(What needs to be done): An exact reproduction of the lines below, from the first through the one with "Image 2: Top", is the whole answer; pictures have no place in it.

Saved data entries:
============
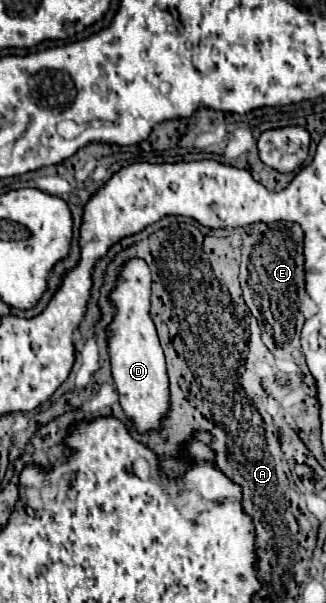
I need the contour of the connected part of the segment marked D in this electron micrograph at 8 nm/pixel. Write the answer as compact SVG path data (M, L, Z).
M134 257L122 265L118 285L108 295L110 303L114 305L114 317L106 327L112 377L116 391L120 395L122 409L134 421L140 433L156 429L160 425L160 419L170 409L164 353L150 317L150 287L152 287L150 267L146 265L146 261Z

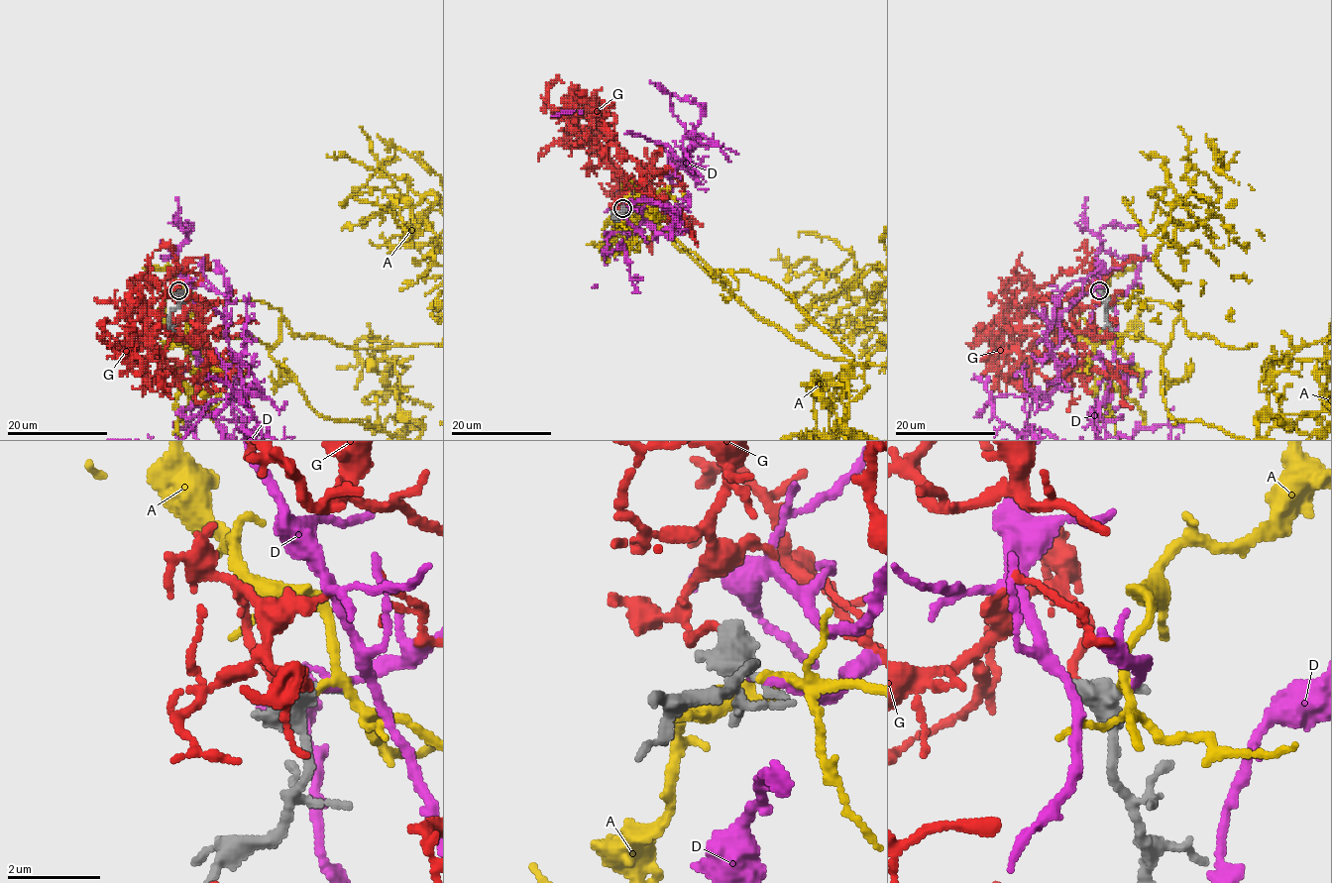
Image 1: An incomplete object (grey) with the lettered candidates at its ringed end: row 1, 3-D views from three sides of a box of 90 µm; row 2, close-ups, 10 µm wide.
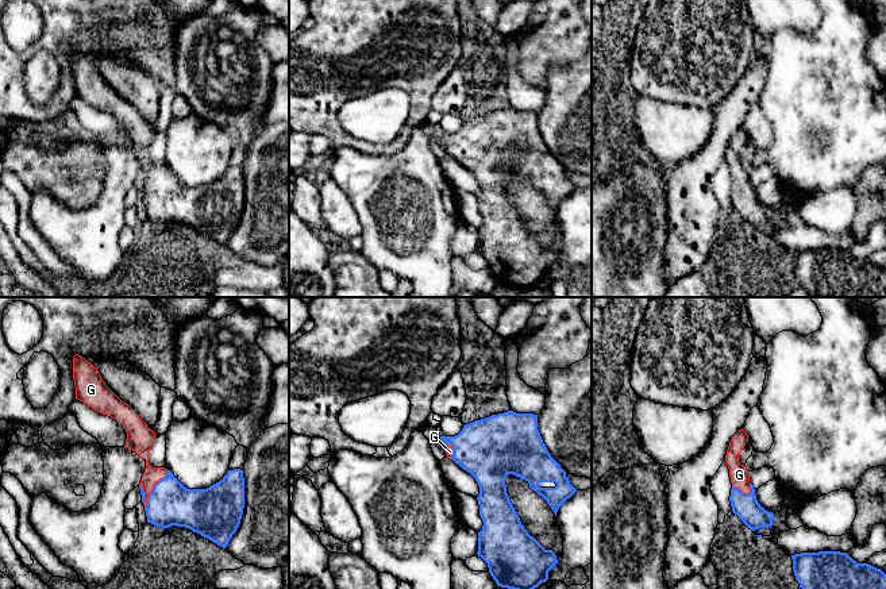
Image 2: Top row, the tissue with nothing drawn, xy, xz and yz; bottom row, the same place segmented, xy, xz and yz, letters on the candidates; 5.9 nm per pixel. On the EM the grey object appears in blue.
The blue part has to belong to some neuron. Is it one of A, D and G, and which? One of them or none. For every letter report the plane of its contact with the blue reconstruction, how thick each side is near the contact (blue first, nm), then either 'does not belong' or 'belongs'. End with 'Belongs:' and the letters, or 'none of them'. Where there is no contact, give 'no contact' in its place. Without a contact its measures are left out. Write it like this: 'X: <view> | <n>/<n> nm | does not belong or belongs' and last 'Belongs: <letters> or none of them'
A: no contact | does not belong
D: no contact | does not belong
G: xy | 260/100 nm | belongs
Belongs: G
============
(Exercise solution):
I need the contour of the connected part of the segment marked D in this electron micrograph at 8 nm/pixel. Write the answer as compact SVG path data (M, L, Z).
M134 257L122 265L118 285L108 295L110 303L114 305L114 317L106 327L112 377L116 391L120 395L122 409L134 421L140 433L156 429L160 425L160 419L170 409L164 353L150 317L150 287L152 287L150 267L146 265L146 261Z

Image 1: An incomplete object (grey) with the lettered candidates at its ringed end: row 1, 3-D views from three sides of a box of 90 µm; row 2, close-ups, 10 µm wide.
Image 2: Top row, the tissue with nothing drawn, xy, xz and yz; bottom row, the same place segmented, xy, xz and yz, letters on the candidates; 5.9 nm per pixel. On the EM the grey object appears in blue.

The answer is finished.